Science Fiction is “the branch of literature that deals with the responses of human beings to changes in science and technology,” according to Isaac Asimov. Alvin Toffler recommended reading science fiction as the only preventive medicine for future shock.
According to a Slate.com article by Robert J. Sawyer, the job of science fiction is “not to predict the future. Rather, it’s to suggest all the possible futures—so that society can make informed decisions about where we want to go. George Orwell’s science-fiction classic Nineteen Eighty-Four wasn’t a failure because the future it predicted failed to come to pass. Rather, it was a resounding success because it helped us prevent that future.”
In celebration of the power (and necessity) of science fiction, here are some of my favorites:
Isaac Asimov: the Foundation trilogy (I did a science fair project on psychohistory)
Philip K. Dick: Do Androids Dream of Electric Sheep?
Harlan Ellison: Deathbird Stories (he *hates* calling his work ”science fiction”)
Joe Haldeman: The Forever War
Robert A. Heinlein: Stranger In A Strange Land
C.L. Moore: Robots Have No Tails (under the pseudonym “Lewis Padgett”)
Spider Robinson: God Is An Iron (“because God commits irony”)
Norman Spinrad: Child of Fortune
Roger Zelazny: A Rose for Ecclesiastes
and, finally, most of Neal Stephenson’s works: Snow Crash, Diamond Age, Cryptonomicon and Anathem (I haven’t tried the Baroque Cycle yet)
…I am acutely aware of the overwhelming preponderance of white males on this list. Suggestions to help restore balance? I did consider Andre Norton, Ursula K. Leguin, and Anne McCaffrey, but they are mostly speculative or fantasy fiction. I need to read some Octavia Butler. Who else?
Yes, you need to read Octavia Butler. Kindred is probably best known, but not her best (imo). I think Fledgling gets at the previous book’s themes in a better way. Dawn, Adulthood Rites, and Imago are also good.

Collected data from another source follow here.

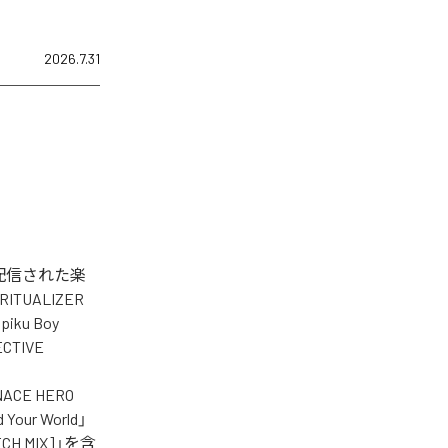
2026.7.31
タル配信された楽
RITUALIZER
piku Boy
PECTIVE
ENACE HERO
 Your World」
TECH MIX]」を含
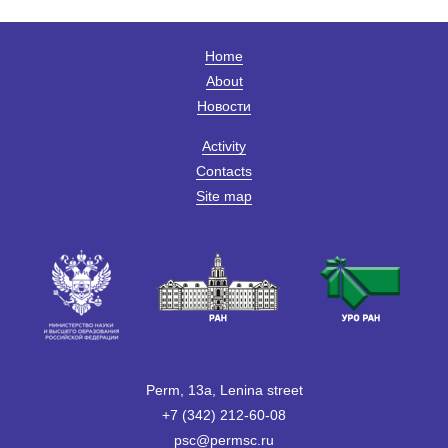
Home
About
Новости
Activity
Contacts
Site map
Perm, 13a, Lenina street
+7 (342) 212-60-08
psc@permsc.ru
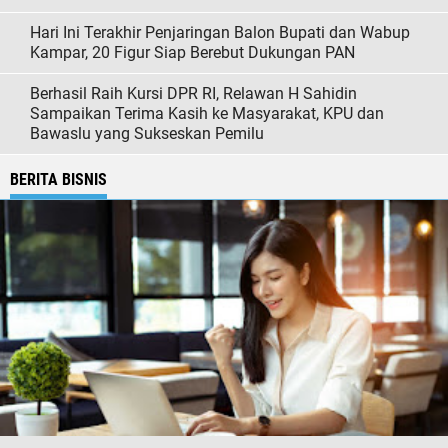
Hari Ini Terakhir Penjaringan Balon Bupati dan Wabup
Kampar, 20 Figur Siap Berebut Dukungan PAN
Berhasil Raih Kursi DPR RI, Relawan H Sahidin
Sampaikan Terima Kasih ke Masyarakat, KPU dan
Bawaslu yang Sukseskan Pemilu
BERITA BISNIS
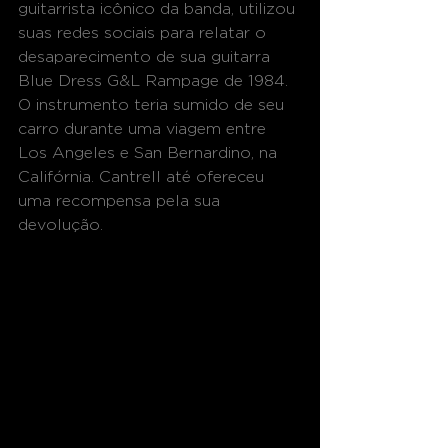
guitarrista icônico da banda, utilizou 
suas redes sociais para relatar o 
desaparecimento de sua guitarra 
Blue Dress G&L Rampage de 1984. 
O instrumento teria sumido de seu 
carro durante uma viagem entre 
Los Angeles e San Bernardino, na 
Califórnia. Cantrell até ofereceu 
uma recompensa pela sua 
devolução. 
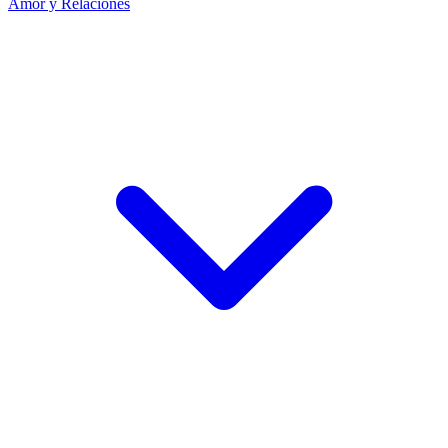
Amor y Relaciones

Sheri S. Tepper has written wonderful stories, Gibbon’s Decline and Fall looks at the future of humanity; The Fresco is a first contact novel by turns hilarious and chilling; Grass and Raising the Stones deal with some form of planetary or divine intelligence. She’s one of my favorite writers…
Elizabeth A. Lynn’s A Different Light and The Sardonyx Net both may be a bit dated, but still deal with interesting sociological issues.
Mary Doria Russell’s The Sparrow and Children of God – First contact, space exploration, the consequences of misunderstanding language.
Don’t discount Anne McCaffrey, who has always maintained that her dragon books are science fiction, not fantasy. Dragons were genetically engineered, created by the humans who colonized Pern.
Finally, another white male: James Morrow – Only Begotten Daughter about God’s second child, Julie Katz; Towing Jehovah and its sequel, Blameless in Abaddon. A philosophy prof I know uses Blameless to teach about theodicy.